An Alberta judge has upheld provisions that allow the province’s securities regulator to compel suspects to hand over documents and records during an investigation.

Provincial Court Judge Harry M. Van Harten has dismissed a challenge to Securities Act (Alberta) provisions that empower Alberta Securities Commission (ASC) investigators to compel suspects, witnesses and corporations to hand over documents and other records, including private and confidential records of all types.

Sidney Reisner and Gregory MacPherson, who are currently facing ASC charges in Provincial Court, had challenged the provisions under the Charter of Rights and Freedoms.

The court held that provisions in the act were not inconsistent with the Charter and created a constitutionally valid power to compel the delivery of records.

The court also decided that the bank records compelled by the ASC were admissible in the trial against Reisner and MacPherson.

In relation to the compelled material (banks records of a corporate entity controlled by Reisner and MacPherson) the court found that Reisner and MacPherson did not have privacy rights in these records.

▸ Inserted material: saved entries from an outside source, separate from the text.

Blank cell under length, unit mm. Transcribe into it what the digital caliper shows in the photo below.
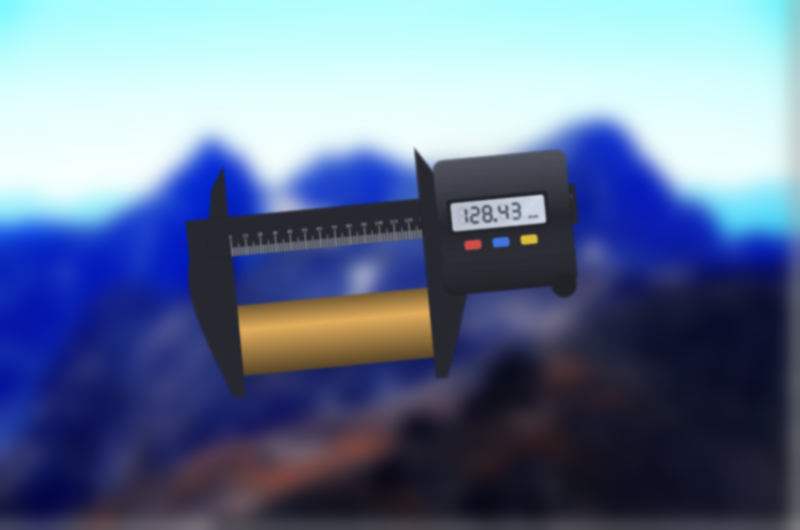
128.43 mm
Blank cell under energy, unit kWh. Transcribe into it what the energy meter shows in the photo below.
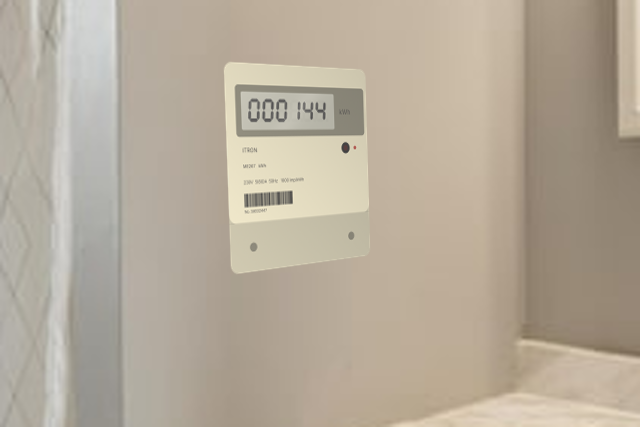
144 kWh
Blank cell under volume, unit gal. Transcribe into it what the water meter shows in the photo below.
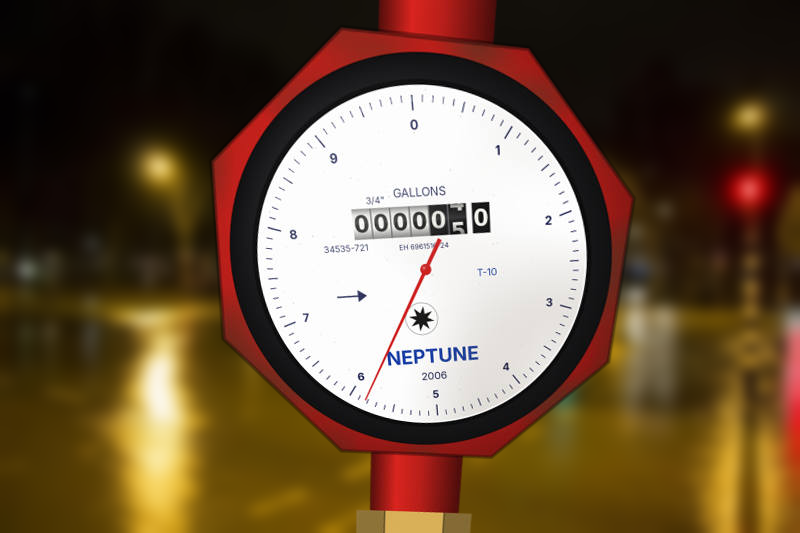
45.8 gal
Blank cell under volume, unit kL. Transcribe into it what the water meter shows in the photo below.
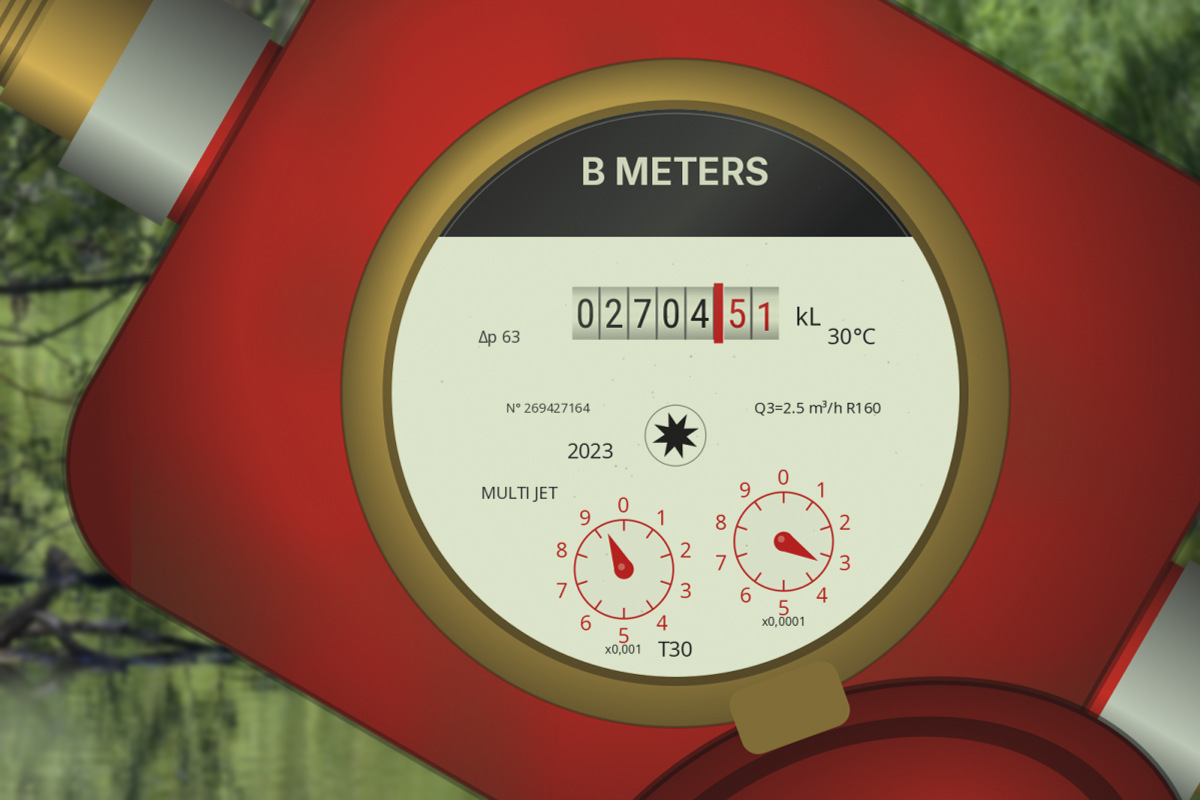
2704.5093 kL
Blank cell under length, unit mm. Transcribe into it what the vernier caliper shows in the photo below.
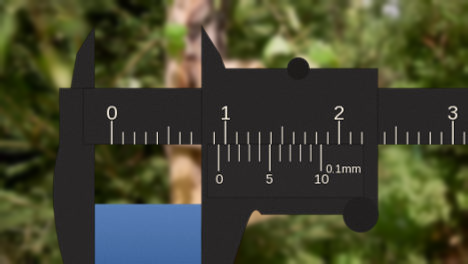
9.4 mm
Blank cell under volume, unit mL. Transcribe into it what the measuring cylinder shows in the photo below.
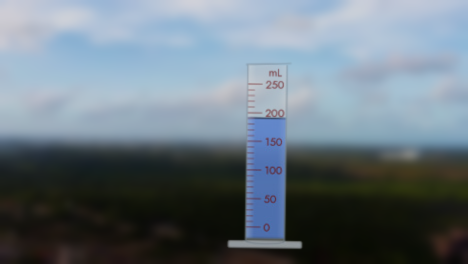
190 mL
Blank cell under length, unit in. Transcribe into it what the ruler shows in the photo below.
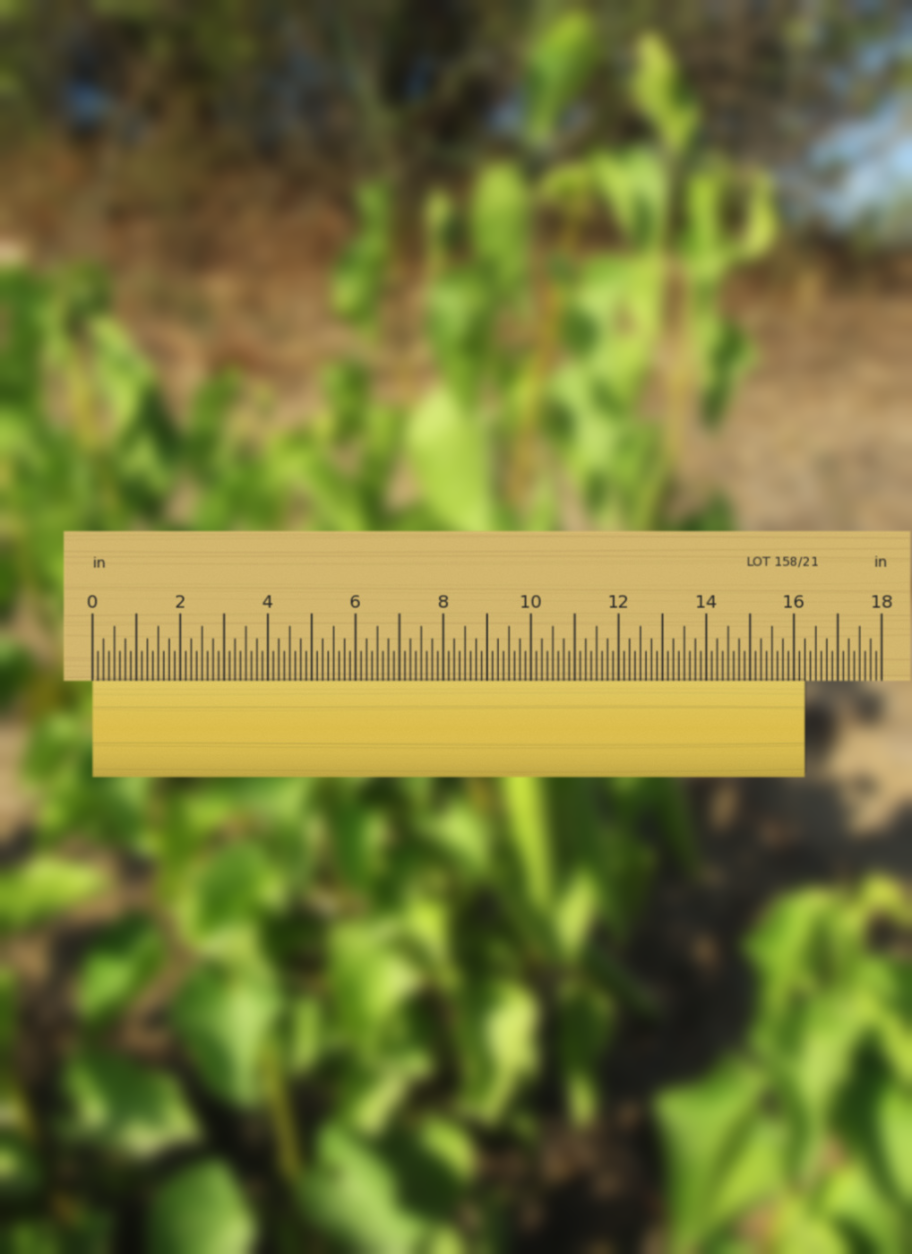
16.25 in
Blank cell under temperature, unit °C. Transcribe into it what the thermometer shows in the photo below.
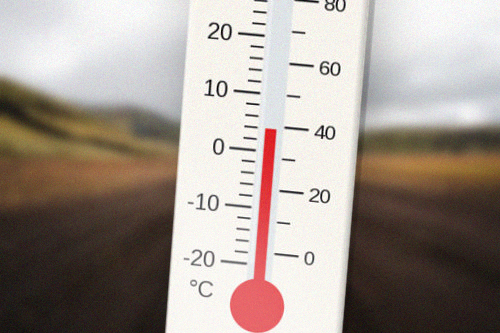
4 °C
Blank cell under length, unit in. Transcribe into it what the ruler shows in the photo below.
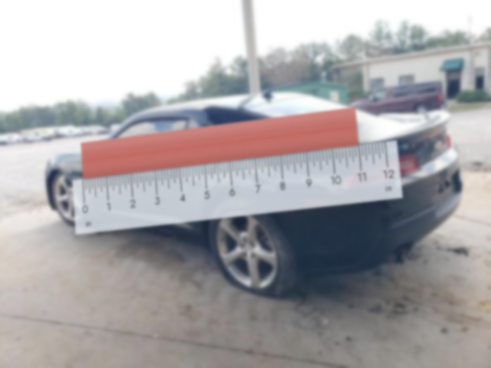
11 in
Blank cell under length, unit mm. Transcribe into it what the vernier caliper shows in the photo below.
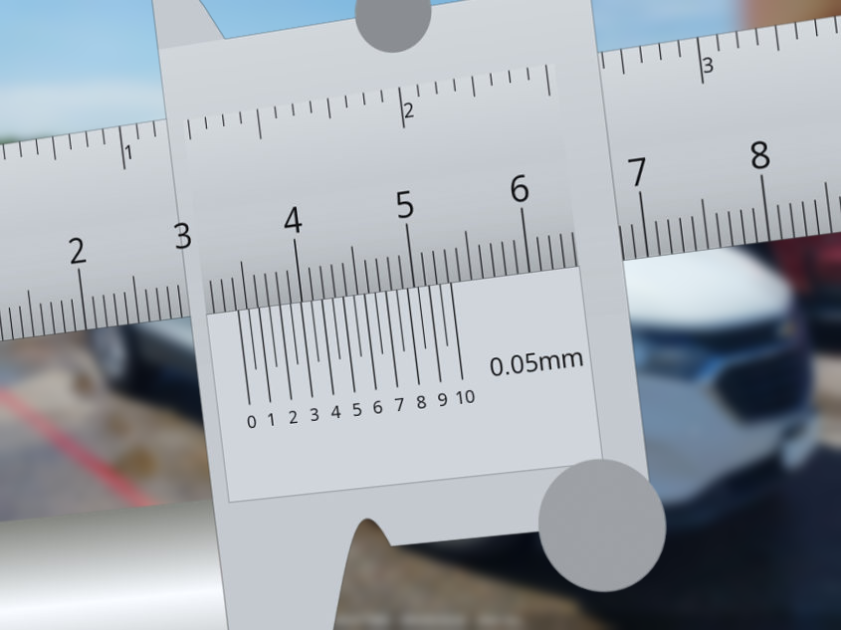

The Court applied the “totality of circumstances” test from the recent Supreme Court of Canada decision in R. v. Cole and found that, while the records contained some private information about Reisner and MacPherson and that they had a direct interest in that information, the information was placed on the corporation’s account and was legally accessible by others such that their subjective expectation of privacy would be low, if it existed at all.

The trial of Reisner and MacPherson is scheduled to resume on October 3.

Earlier this week, a different judge upheld fraud provisions in Alberta’s securities legislation.